• TEXTE DE L'EXERCICE:
Paris, orageux et inquiet, éclata dans la journée du 12. Au jardin du Palais-Royal, centre de l’agitation, un jeune homme qui entrait dans l’histoire par un coup d’éclat, Camille Desmoulins, monta sur une table et, dans une harangue enflammée, appela le peuple et la jeunesse parisienne aux armes.

Après cette première explosion, tout Paris fut bientôt debout. Nous avons donné le récit de ces grands épisodes à l’article Bastille (prise de la) et nous n’y reviendrons pas ici. On sait que le 14 juillet au soir, date à jamais mémorable, le peuple de Paris était vainqueur de la réaction par la prise de la vieille forteresse, repaire du despotisme. Le comité des électeurs, transformé en une sorte de gouvernement, siégeait en permanence à l’Hôtel de ville, assurait les services et nommait Bailly maire de Paris et La Fayette commandant de la garde nationale nouvellement formée.

À Versailles, l’Assemblée avait conservé une attitude ferme et digne. La cour, atterrée par la victoire populaire, dut s’incliner sous la main de fer de la nécessité. Louis XVI, à de nouvelles députations, promit tout ce qu’on lui demandait, l’éloignement des troupes, le rappel de Necker, etc. Malgré l’opposition de la reine, il se résigna même à faire un voyage d’apparat à Paris, démarche impérieusement commandée par les circonstances. 100,000 hommes armés vinrent au-devant de lui ; il parut au balcon de l’Hôtel de ville, accepta la nouvelle cocarde (aux couleurs de la ville, auxquelles on ajouta le blanc de la maison de France, comme signe de réconciliation), fut prodigue enfin de ces démonstrations qui apaisent les peuples et qui n’engagent pas beaucoup les princes.

• VOS TÂCHES:
• a. D'après le texte sur les journées de juillet à Paris, qui le comité des électeurs nomma-t-il maire de Paris ?
• b. Dans le texte sur les journées de juillet à Paris, transformez en liste le paragraphe qui commence par « À Versailles, l'Assemblée avait conservé » en gardant ses faits principaux.
• c. Relevez toutes les personnes désignées par leur nom dans le texte sur les journées de juillet à Paris.

• DONNÉES EXTRAITES:
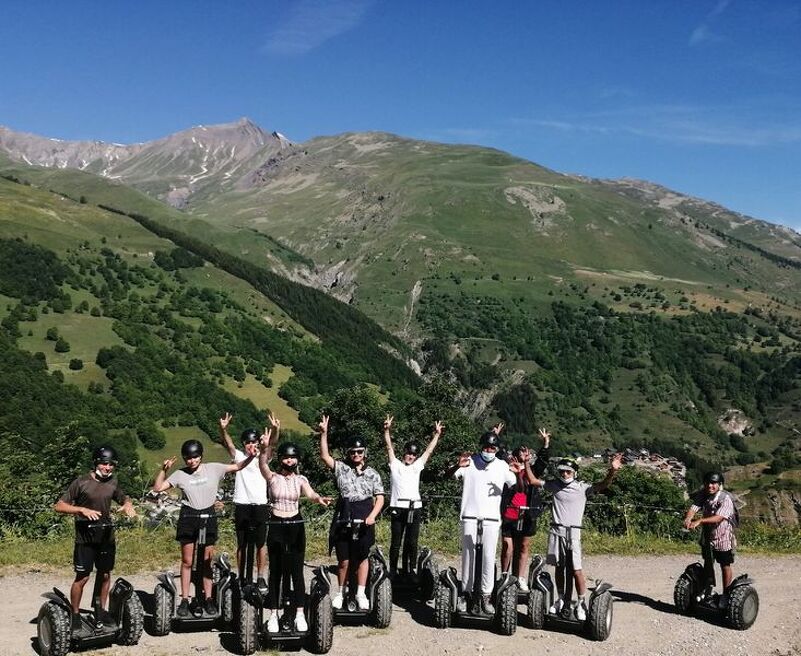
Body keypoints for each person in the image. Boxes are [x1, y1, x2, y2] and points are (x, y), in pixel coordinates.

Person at [524, 429, 623, 620]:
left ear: (575, 473)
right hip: (556, 531)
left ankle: (581, 602)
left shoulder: (582, 488)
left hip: (574, 534)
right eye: (562, 471)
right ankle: (561, 599)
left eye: (568, 471)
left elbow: (602, 485)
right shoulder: (555, 485)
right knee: (559, 567)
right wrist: (527, 462)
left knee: (576, 569)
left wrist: (612, 471)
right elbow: (533, 480)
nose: (565, 474)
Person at [152, 438, 254, 617]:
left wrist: (251, 457)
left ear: (201, 456)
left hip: (208, 515)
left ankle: (208, 599)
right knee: (187, 561)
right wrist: (164, 469)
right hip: (189, 516)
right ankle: (185, 599)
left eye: (195, 457)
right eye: (188, 458)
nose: (192, 461)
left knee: (206, 561)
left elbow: (237, 467)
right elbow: (158, 487)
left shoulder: (213, 468)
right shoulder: (180, 474)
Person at [54, 445, 136, 629]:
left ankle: (100, 610)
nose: (108, 468)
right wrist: (81, 509)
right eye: (104, 464)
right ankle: (75, 614)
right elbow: (59, 506)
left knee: (105, 575)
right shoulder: (81, 482)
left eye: (111, 465)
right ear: (96, 463)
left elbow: (123, 498)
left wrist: (128, 505)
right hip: (85, 538)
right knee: (82, 577)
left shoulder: (113, 482)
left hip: (106, 536)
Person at [259, 432, 332, 632]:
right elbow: (262, 464)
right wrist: (265, 447)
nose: (289, 460)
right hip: (276, 524)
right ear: (281, 459)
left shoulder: (300, 479)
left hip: (295, 524)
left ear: (297, 459)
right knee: (276, 572)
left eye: (292, 457)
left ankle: (300, 614)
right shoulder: (272, 477)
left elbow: (310, 493)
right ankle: (274, 614)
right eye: (285, 457)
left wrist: (319, 499)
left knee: (296, 572)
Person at [318, 414, 385, 611]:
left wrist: (373, 515)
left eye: (359, 451)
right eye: (353, 451)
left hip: (365, 512)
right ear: (348, 453)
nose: (356, 454)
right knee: (344, 559)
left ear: (365, 453)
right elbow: (324, 456)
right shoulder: (342, 468)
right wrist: (324, 434)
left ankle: (361, 593)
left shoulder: (373, 473)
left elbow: (380, 497)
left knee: (362, 557)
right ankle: (341, 591)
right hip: (344, 513)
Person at [449, 423, 517, 614]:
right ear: (481, 447)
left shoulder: (502, 466)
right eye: (486, 447)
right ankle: (466, 593)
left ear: (497, 449)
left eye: (492, 448)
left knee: (488, 557)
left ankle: (486, 596)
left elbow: (516, 487)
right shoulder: (470, 461)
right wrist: (457, 464)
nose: (489, 451)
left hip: (491, 519)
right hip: (469, 516)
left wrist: (519, 474)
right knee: (468, 556)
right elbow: (450, 475)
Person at [219, 411, 276, 590]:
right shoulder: (239, 457)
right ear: (244, 445)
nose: (251, 445)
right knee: (242, 543)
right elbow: (228, 444)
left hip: (260, 504)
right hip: (242, 503)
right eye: (248, 442)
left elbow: (272, 444)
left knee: (261, 543)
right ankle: (242, 574)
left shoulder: (263, 458)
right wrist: (223, 430)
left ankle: (260, 576)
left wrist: (275, 429)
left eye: (254, 442)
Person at [383, 415, 443, 579]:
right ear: (404, 454)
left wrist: (436, 435)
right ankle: (393, 570)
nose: (410, 456)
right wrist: (387, 430)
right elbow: (389, 448)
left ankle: (411, 569)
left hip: (414, 508)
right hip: (398, 508)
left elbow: (429, 451)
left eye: (413, 455)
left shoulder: (417, 466)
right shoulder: (395, 465)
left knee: (411, 542)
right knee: (396, 542)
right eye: (408, 453)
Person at [500, 432, 551, 592]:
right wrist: (497, 437)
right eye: (522, 452)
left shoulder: (532, 470)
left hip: (528, 513)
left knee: (523, 546)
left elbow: (543, 462)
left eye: (527, 451)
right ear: (515, 455)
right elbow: (499, 454)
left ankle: (520, 577)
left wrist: (546, 444)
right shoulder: (507, 469)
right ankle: (504, 575)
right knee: (507, 546)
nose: (526, 453)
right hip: (509, 513)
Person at [683, 471, 738, 608]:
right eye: (708, 483)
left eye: (713, 483)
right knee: (708, 562)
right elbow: (694, 507)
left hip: (723, 536)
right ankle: (708, 588)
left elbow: (719, 517)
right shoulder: (704, 494)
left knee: (725, 564)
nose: (710, 486)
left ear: (719, 485)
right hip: (708, 535)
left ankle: (726, 594)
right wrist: (688, 518)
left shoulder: (725, 498)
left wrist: (700, 521)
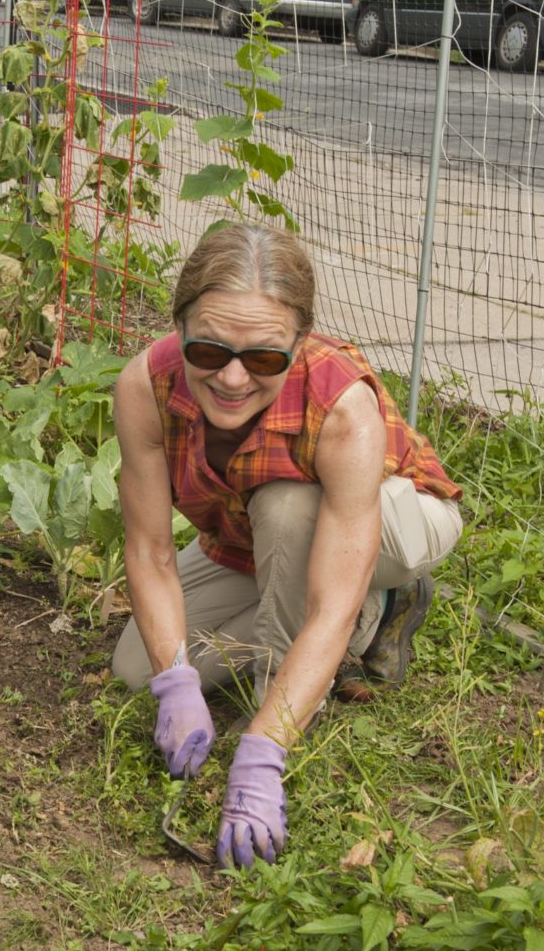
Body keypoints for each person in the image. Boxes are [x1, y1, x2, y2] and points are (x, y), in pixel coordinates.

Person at [111, 224, 462, 869]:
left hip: (395, 524)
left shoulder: (340, 406)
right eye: (210, 351)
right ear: (180, 327)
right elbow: (150, 554)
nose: (234, 378)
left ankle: (335, 649)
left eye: (265, 358)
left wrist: (262, 750)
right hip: (250, 534)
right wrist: (176, 681)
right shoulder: (146, 388)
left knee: (288, 503)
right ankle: (351, 621)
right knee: (138, 668)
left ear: (299, 344)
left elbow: (328, 603)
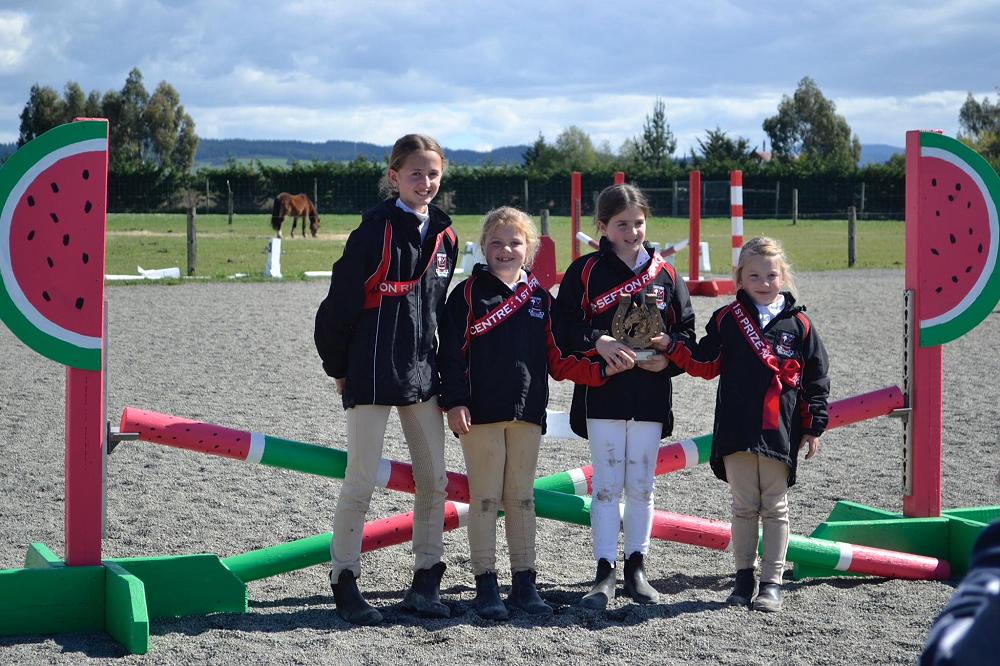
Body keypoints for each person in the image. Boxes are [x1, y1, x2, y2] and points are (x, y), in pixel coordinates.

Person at [438, 207, 618, 621]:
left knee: (521, 500)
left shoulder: (540, 298)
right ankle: (486, 584)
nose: (505, 250)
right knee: (483, 500)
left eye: (515, 243)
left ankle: (524, 583)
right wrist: (456, 401)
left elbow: (558, 360)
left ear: (530, 249)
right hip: (478, 415)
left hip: (527, 413)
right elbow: (450, 353)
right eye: (497, 243)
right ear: (483, 247)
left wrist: (602, 371)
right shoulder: (466, 295)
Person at [314, 134, 459, 625]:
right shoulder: (371, 232)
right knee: (360, 482)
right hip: (371, 370)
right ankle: (344, 578)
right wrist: (338, 368)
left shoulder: (446, 237)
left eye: (433, 173)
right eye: (415, 173)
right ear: (394, 176)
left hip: (422, 372)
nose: (426, 182)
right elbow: (336, 309)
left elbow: (434, 310)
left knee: (434, 481)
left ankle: (426, 578)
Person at [654, 236, 829, 612]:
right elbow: (704, 364)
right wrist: (672, 345)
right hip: (736, 428)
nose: (764, 282)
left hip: (780, 431)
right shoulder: (726, 319)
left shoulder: (800, 325)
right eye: (754, 275)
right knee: (744, 506)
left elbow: (817, 379)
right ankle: (742, 579)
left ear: (783, 276)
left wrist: (813, 425)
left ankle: (772, 582)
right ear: (740, 278)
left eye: (771, 275)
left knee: (776, 506)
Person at [556, 184, 696, 610]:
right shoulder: (584, 271)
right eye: (622, 224)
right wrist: (597, 341)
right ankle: (604, 572)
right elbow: (563, 329)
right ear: (603, 227)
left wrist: (667, 357)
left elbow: (687, 331)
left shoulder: (667, 274)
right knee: (605, 485)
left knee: (642, 484)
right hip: (603, 394)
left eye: (638, 222)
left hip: (651, 393)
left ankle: (637, 567)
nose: (633, 231)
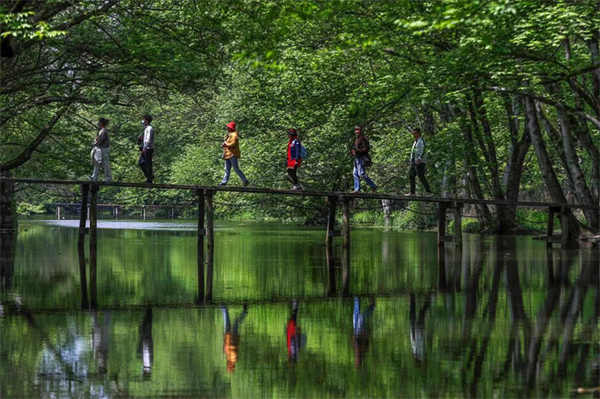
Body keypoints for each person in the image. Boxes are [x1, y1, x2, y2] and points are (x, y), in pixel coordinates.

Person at [219, 121, 249, 187]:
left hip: (232, 154)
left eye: (228, 127)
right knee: (227, 169)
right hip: (227, 154)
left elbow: (233, 144)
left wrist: (226, 144)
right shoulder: (229, 135)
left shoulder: (234, 134)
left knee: (236, 169)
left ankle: (245, 180)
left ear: (231, 128)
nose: (227, 128)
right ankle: (224, 182)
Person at [221, 303, 249, 373]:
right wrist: (226, 349)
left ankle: (222, 306)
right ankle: (245, 312)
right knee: (235, 322)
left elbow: (227, 347)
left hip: (228, 335)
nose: (227, 364)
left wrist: (225, 349)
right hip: (232, 336)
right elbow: (232, 347)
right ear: (231, 365)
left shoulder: (230, 358)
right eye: (228, 366)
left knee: (227, 318)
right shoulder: (233, 358)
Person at [351, 125, 377, 193]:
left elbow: (366, 149)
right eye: (355, 130)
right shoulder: (357, 139)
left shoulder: (363, 139)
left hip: (361, 158)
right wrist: (353, 152)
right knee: (355, 173)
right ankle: (357, 189)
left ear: (361, 131)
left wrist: (357, 151)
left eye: (358, 130)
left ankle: (373, 185)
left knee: (361, 174)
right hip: (356, 158)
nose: (356, 131)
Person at [408, 128, 432, 197]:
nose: (414, 135)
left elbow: (422, 150)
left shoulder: (421, 141)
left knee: (421, 176)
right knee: (411, 176)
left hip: (419, 162)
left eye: (415, 133)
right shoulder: (416, 141)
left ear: (419, 133)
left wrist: (419, 159)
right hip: (414, 161)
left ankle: (428, 192)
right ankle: (412, 192)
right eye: (413, 133)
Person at [139, 115, 155, 183]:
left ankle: (149, 178)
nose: (143, 121)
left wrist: (144, 148)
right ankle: (149, 175)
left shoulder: (149, 128)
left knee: (148, 163)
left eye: (144, 119)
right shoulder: (146, 128)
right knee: (141, 162)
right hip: (145, 148)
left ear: (147, 121)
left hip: (148, 148)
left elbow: (148, 140)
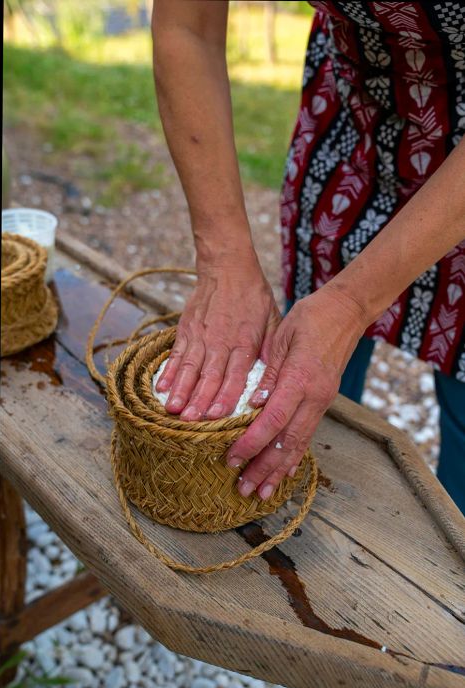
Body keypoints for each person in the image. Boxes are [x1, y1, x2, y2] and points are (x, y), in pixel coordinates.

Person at [151, 0, 465, 512]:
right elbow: (187, 28)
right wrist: (223, 259)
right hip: (355, 106)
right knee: (302, 371)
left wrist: (353, 304)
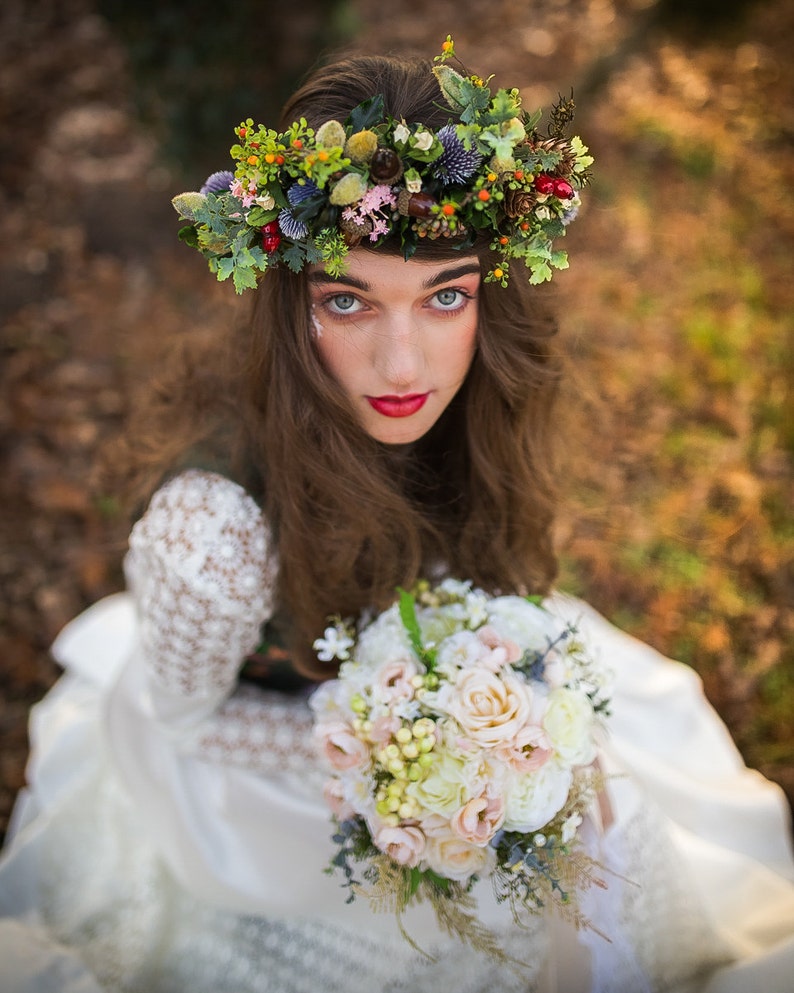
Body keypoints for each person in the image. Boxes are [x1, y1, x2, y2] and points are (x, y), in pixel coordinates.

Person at [1, 39, 793, 993]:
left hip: (426, 714)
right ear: (288, 303)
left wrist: (499, 735)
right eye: (349, 301)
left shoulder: (479, 407)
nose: (406, 368)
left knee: (604, 826)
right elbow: (174, 725)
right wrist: (416, 755)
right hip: (257, 784)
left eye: (445, 295)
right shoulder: (207, 541)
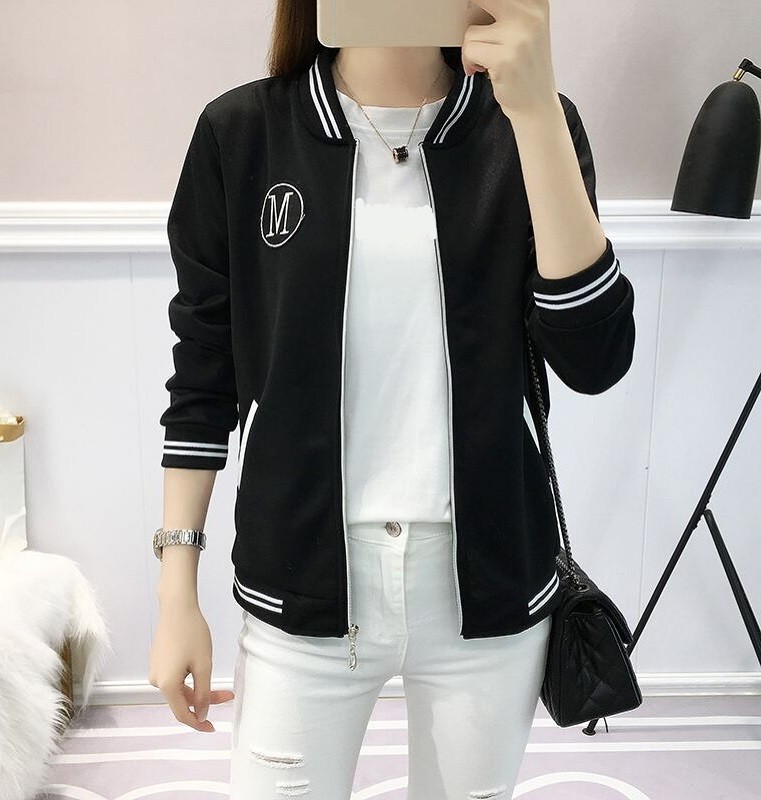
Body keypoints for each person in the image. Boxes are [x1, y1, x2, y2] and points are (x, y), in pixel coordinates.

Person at [148, 1, 636, 798]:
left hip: (489, 584)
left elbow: (595, 359)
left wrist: (536, 111)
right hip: (300, 579)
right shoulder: (243, 133)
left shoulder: (531, 124)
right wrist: (177, 592)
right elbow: (203, 377)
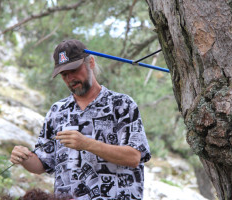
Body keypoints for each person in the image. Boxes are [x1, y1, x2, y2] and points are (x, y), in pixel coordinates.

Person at [10, 39, 151, 200]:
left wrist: (87, 144)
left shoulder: (122, 104)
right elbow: (42, 164)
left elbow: (133, 157)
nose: (70, 78)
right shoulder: (57, 111)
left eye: (74, 70)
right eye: (64, 74)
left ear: (90, 62)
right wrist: (25, 158)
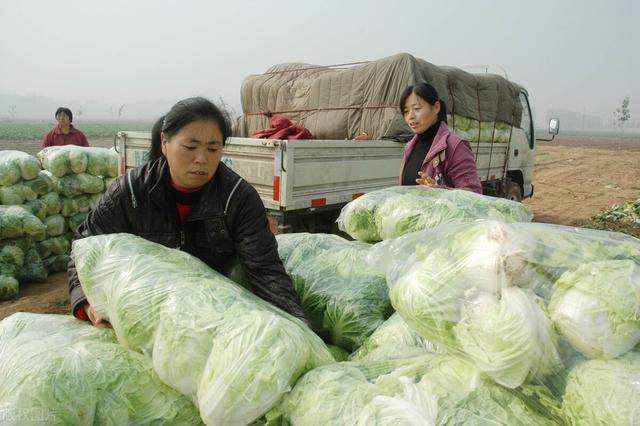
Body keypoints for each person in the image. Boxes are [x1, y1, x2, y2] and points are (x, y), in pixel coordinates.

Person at [68, 96, 306, 327]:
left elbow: (265, 271)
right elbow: (86, 246)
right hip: (144, 310)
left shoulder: (238, 199)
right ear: (164, 143)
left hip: (212, 315)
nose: (201, 159)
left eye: (213, 149)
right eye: (190, 147)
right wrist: (85, 301)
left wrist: (299, 328)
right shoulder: (131, 192)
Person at [399, 82, 482, 193]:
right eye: (406, 111)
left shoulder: (455, 145)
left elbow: (474, 193)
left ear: (436, 107)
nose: (411, 116)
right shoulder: (410, 147)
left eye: (417, 108)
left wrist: (439, 192)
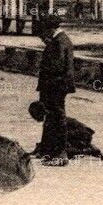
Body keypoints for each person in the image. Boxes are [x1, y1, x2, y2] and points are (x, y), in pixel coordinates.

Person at [31, 12, 76, 166]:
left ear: (48, 28)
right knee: (50, 117)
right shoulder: (59, 40)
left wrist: (47, 86)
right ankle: (47, 150)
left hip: (56, 85)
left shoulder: (59, 42)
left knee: (57, 118)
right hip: (54, 84)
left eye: (42, 31)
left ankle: (60, 154)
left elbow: (56, 67)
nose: (42, 35)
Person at [29, 100, 103, 161]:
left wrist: (42, 150)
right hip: (78, 135)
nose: (34, 118)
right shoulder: (50, 117)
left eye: (33, 115)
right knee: (55, 148)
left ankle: (89, 150)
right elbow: (46, 138)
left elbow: (52, 137)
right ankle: (84, 148)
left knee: (61, 151)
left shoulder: (52, 119)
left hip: (82, 136)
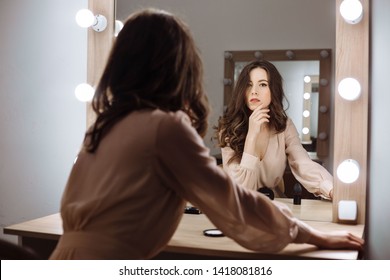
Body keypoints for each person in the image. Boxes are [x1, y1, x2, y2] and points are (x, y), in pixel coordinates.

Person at [49, 8, 362, 260]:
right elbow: (234, 201)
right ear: (178, 65)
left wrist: (336, 190)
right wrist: (310, 234)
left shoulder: (103, 125)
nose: (255, 91)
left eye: (263, 84)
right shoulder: (164, 128)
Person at [215, 60, 333, 200]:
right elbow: (240, 189)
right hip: (238, 208)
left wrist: (331, 190)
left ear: (273, 90)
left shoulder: (284, 125)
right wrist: (252, 135)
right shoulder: (229, 128)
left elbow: (303, 164)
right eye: (249, 85)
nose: (254, 91)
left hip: (273, 206)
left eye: (263, 84)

• CORRIGÉ DE L'EXERCICE:
• a. Bailly.

• b.
- L'Assemblée garde à Versailles une attitude ferme et digne.
- La cour, atterrée par la victoire populaire, doit céder à la nécessité.
- Louis XVI promet aux nouvelles députations tout ce qu'on lui demande, notamment l'éloignement des troupes et le rappel de Necker.
- Malgré l'opposition de la reine, il fait un voyage d'apparat à Paris.
- 100 000 hommes armés viennent à sa rencontre.
- Il paraît au balcon de l'Hôtel de ville et accepte la nouvelle cocarde, aux couleurs de la ville auxquelles on ajoute le blanc de la maison de France en signe de réconciliation.
- Il multiplie les démonstrations qui apaisent les peuples sans beaucoup engager les princes.

• c.
- Camille Desmoulins
- Bailly
- La Fayette
- Louis XVI
- Necker